*** RECORDS FOR THIS EXERCISE Section Begins ***

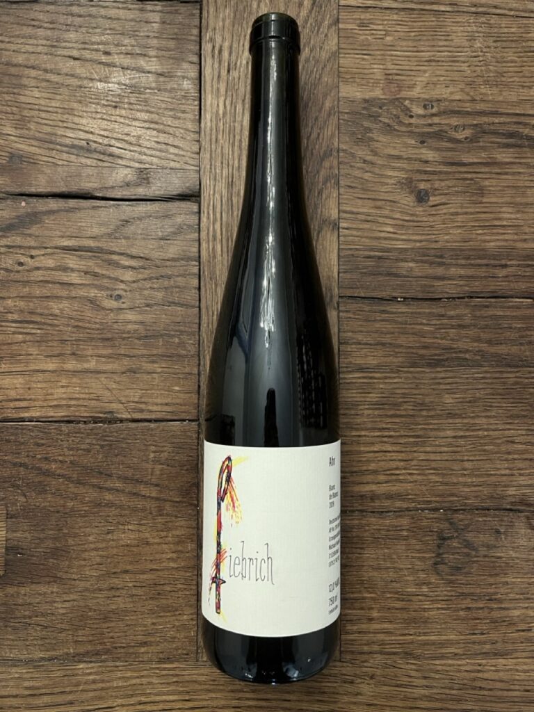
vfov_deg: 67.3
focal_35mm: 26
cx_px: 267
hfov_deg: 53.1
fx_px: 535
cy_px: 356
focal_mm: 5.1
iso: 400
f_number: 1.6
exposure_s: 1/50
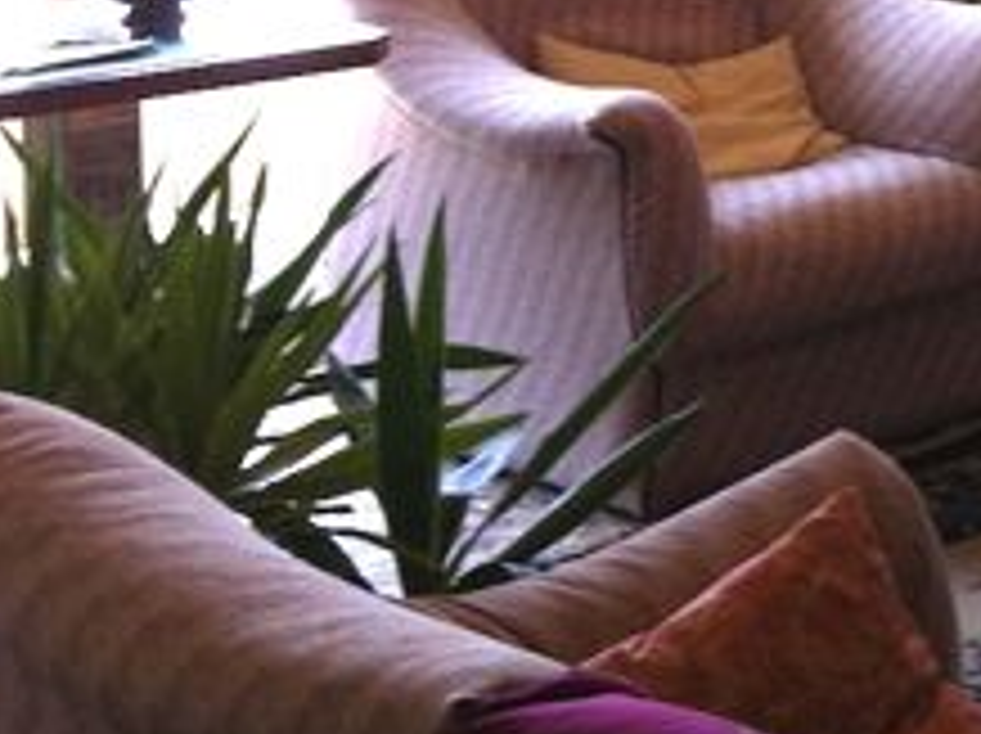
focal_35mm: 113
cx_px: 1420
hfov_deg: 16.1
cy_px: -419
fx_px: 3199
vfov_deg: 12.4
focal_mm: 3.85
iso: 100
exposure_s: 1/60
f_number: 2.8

*** RECORDS FOR THIS EXERCISE Section Ends ***
*** RECORDS FOR THIS EXERCISE Section Begins ***

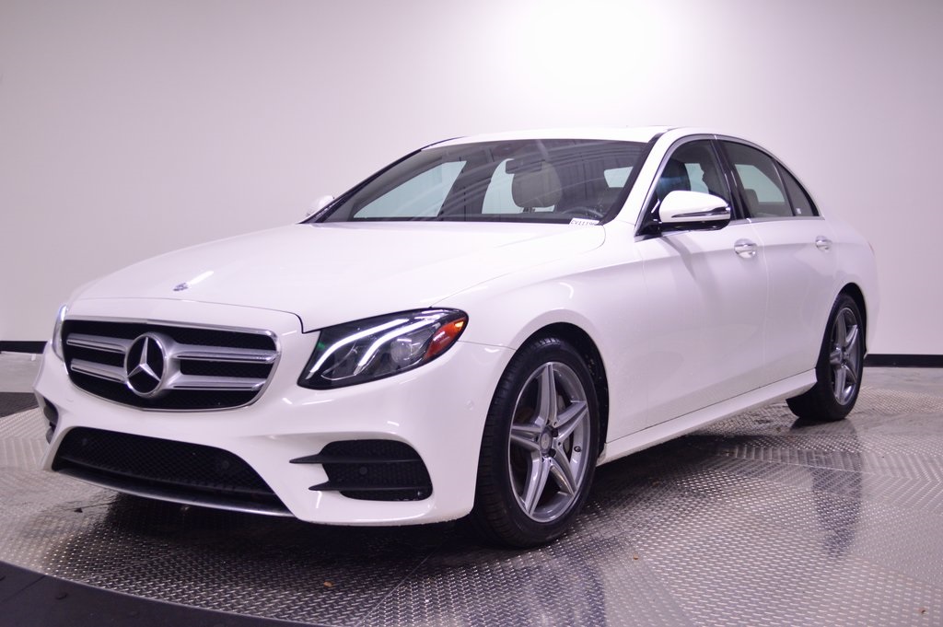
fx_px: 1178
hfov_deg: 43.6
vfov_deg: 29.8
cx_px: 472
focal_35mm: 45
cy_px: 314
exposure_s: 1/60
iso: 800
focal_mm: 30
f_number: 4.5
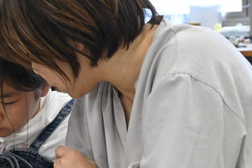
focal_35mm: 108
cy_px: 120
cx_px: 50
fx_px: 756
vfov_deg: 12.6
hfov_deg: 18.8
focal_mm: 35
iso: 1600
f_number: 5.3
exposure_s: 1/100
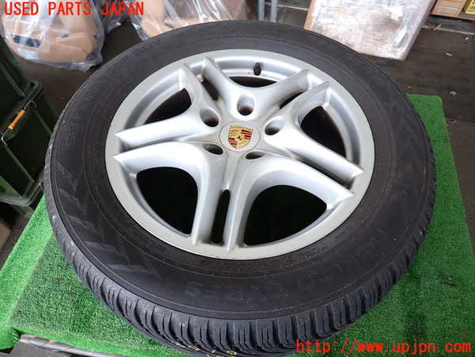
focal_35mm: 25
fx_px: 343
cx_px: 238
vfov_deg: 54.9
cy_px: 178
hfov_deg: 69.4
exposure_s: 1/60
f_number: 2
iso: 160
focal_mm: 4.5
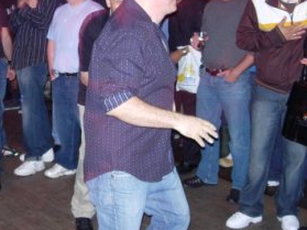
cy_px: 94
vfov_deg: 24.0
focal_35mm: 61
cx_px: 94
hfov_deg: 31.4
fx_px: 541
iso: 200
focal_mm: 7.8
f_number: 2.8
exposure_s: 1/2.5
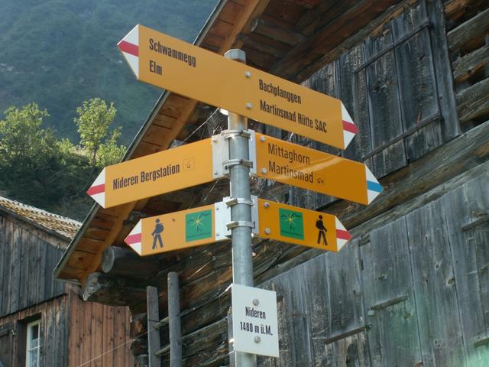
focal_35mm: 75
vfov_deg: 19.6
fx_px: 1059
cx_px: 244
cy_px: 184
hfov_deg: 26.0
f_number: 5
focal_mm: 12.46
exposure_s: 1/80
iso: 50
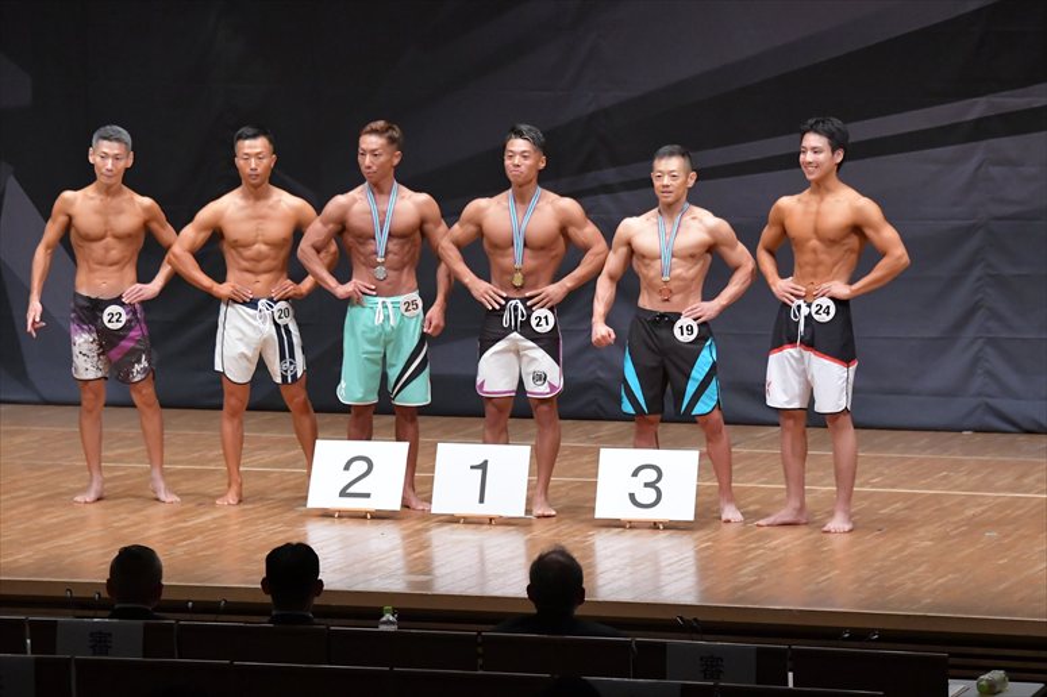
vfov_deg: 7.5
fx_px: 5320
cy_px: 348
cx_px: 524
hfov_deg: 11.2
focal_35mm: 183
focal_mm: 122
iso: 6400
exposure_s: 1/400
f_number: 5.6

*** RECORDS FOR THIS EXERCISE Section Ends ***

TASK =>
Working from the material above, retype exactly the lines from the one with "fx_px: 5320" through the one with "f_number: 5.6", both included, and only those lines.

RESULT BELOW =>
fx_px: 5320
cy_px: 348
cx_px: 524
hfov_deg: 11.2
focal_35mm: 183
focal_mm: 122
iso: 6400
exposure_s: 1/400
f_number: 5.6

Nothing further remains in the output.